Online Control with Adversarial Disturbances

Authors: Naman Agarwal, Brian Bullins, Elad Hazan, Sham Kakade, Karan Singh

ICML 2019 | Conference PDF | Archive PDF | Plain Text | LLM Run Details

Reproducibility Variable Result LLM Response
Research Type Theoretical Our main result is an efficient algorithm for control which achieves O(T) regret in the setting described above. The paper focuses on theoretical guarantees and mathematical proofs (e.g., Theorem 5.1, Lemma 5.2, Theorem 5.3), and does not present empirical studies, data analysis, or experimental results.
Researcher Affiliation Collaboration 1Google AI Princeton 2Department of Computer Science, Princeton University 3Allen School of Computer Science and Engineering, University of Washington 4Department of Statistics, University of Washington.
Pseudocode Yes Algorithm 1 Online Control Algorithm
Open Source Code No The paper does not provide any concrete access to source code (e.g., specific repository link, explicit code release statement) for the methodology described.
Open Datasets No The paper is theoretical and does not conduct empirical studies with datasets.
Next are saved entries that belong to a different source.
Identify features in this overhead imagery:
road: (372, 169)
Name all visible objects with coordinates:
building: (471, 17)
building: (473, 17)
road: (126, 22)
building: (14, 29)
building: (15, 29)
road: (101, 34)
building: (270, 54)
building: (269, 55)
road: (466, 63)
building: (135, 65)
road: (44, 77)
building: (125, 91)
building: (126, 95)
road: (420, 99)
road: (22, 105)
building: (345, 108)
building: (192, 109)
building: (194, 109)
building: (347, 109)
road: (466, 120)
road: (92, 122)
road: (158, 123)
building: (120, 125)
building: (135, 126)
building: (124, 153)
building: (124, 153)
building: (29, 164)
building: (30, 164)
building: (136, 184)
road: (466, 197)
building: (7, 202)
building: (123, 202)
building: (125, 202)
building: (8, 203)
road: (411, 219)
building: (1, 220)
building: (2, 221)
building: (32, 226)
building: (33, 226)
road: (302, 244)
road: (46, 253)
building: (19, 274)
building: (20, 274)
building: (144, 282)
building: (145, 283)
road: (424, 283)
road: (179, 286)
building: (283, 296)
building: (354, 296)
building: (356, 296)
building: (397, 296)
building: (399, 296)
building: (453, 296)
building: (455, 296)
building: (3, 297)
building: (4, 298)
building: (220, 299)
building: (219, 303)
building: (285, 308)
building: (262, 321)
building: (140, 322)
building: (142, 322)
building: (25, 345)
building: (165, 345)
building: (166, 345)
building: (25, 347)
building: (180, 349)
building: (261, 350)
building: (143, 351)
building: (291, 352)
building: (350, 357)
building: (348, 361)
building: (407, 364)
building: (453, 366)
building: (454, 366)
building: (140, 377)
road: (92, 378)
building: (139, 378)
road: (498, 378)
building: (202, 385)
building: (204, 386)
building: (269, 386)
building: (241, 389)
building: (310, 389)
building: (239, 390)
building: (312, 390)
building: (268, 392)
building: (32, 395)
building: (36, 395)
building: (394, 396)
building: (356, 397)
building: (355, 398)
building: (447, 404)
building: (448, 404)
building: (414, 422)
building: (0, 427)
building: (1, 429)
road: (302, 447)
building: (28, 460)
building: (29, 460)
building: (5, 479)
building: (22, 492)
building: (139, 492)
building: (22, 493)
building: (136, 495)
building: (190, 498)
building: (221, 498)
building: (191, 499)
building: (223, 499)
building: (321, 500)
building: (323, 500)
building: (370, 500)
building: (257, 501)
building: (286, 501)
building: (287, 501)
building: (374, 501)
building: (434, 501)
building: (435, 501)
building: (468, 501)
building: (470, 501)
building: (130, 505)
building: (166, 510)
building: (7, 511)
Therefore, it does not provide concrete access information for a publicly available or open dataset for training.
Dataset Splits No The paper is theoretical and does not involve empirical evaluation with data. Thus, it does not provide specific dataset split information (exact percentages, sample counts, citations to predefined splits, or detailed splitting methodology) needed to reproduce data partitioning for validation.
Hardware Specification No The paper is theoretical and does not describe any specific hardware used for experiments.
Software Dependencies No The paper is theoretical and does not specify software dependencies with version numbers used for experimental replication.
Experiment Setup No The paper is theoretical and does not describe any specific experimental setup details like hyperparameters or training configurations.